Well, let's see where to begin. I had to call 911 yesterday. I have a 10 year old son and I've never had to call 911 or even deal with any injuries, but my 2 1/2 year old daughter is breaking me in! I'm telling you. I've never been so scared in my life. We were in the basement yesterday morning. I was cleaning/dusting, rearranging and she was playing. I had disconnected the surround sound and was taking the speakers to the storage room. I got back there and put a load down and I hear Athena coughing and screaming. I go running out and ask her what's wrong. She doesn't stop screaming and coughing. I grab her face and pry open her mouth to find one of those stupid magnetic marbles (the ones that you build things with the magnet sticks) in the back of her throat.
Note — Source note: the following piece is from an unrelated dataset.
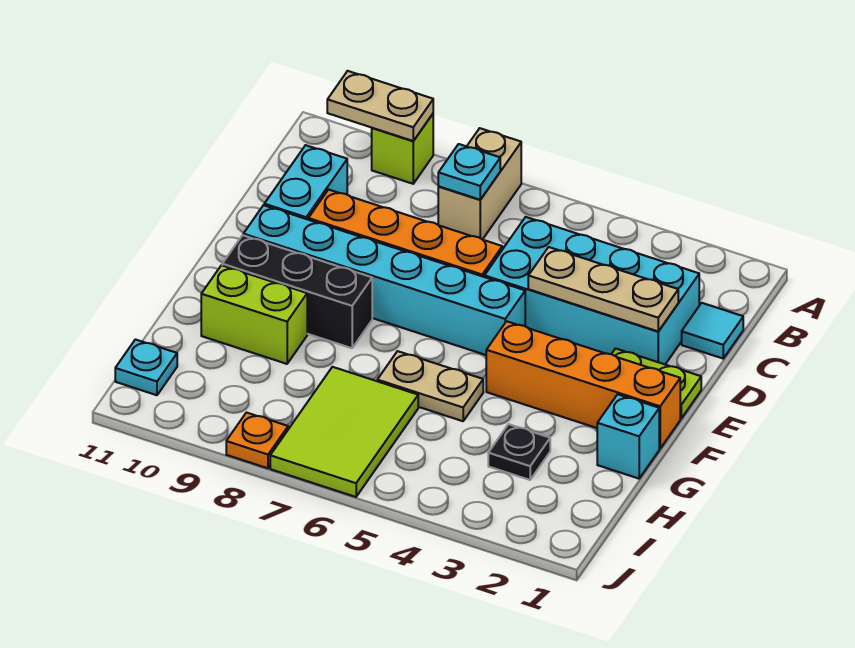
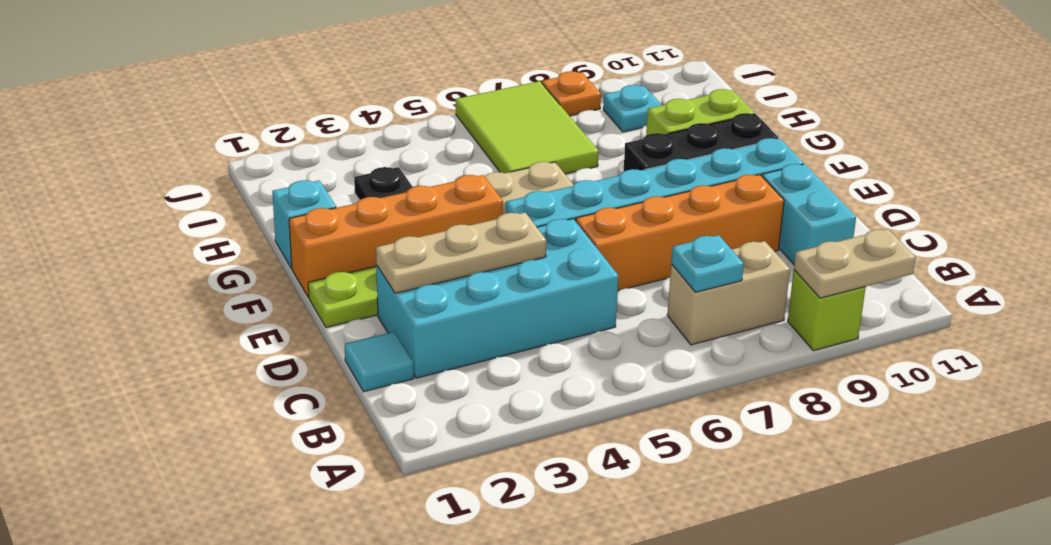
tan brick A7:B7 level 1 -> tan brick B7:B8 level 1
cyan plate I11 level 1 -> cyan plate I9 level 1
I stuck my finger in her mouth to try and get it out but had no luck. She swallowed it and was choking and coughing. She was still screaming and coughing so I knew she was getting air but I freaked. I called 911 and they put me through to the fire department and dispatched someone. The lady kept me on the phone for a few until Athena calmed down and could talk a little. Then she hung up and within a few seconds the ambulance and fire truck were here. 5 guys came in and Athena was having no part of even letting them near her.....that is until they took off their gloves. Odd that she freaked out over the blue gloves. Anyways, the one guy, Chris, was totally awesome with her. They were all super nice and supportive and making sure I was Ok. They were here for about 10 minutes and said there was really no worry because it is round and smooth she should pass it in 1-2 days. She pooped yesterday and today and it still hasn't come out. Anyways, that was my excitement for Tuesday. I mean, seriously she's a girl and only 2 1/2!!! If this is a small showing of what I have to look forward to just kill me now!!! LOL! She's been fine every since, so hopefully it'll come out in a couple days! What an experience. My husband rushed home, the neighbors called, I mean seriously. Maybe I jumped the gun with calling 911 but I was freaking. I'm just glad all is OK. So, about these stupid Cheez-it's. They're totally bad to have around! TOTALLY!!!!!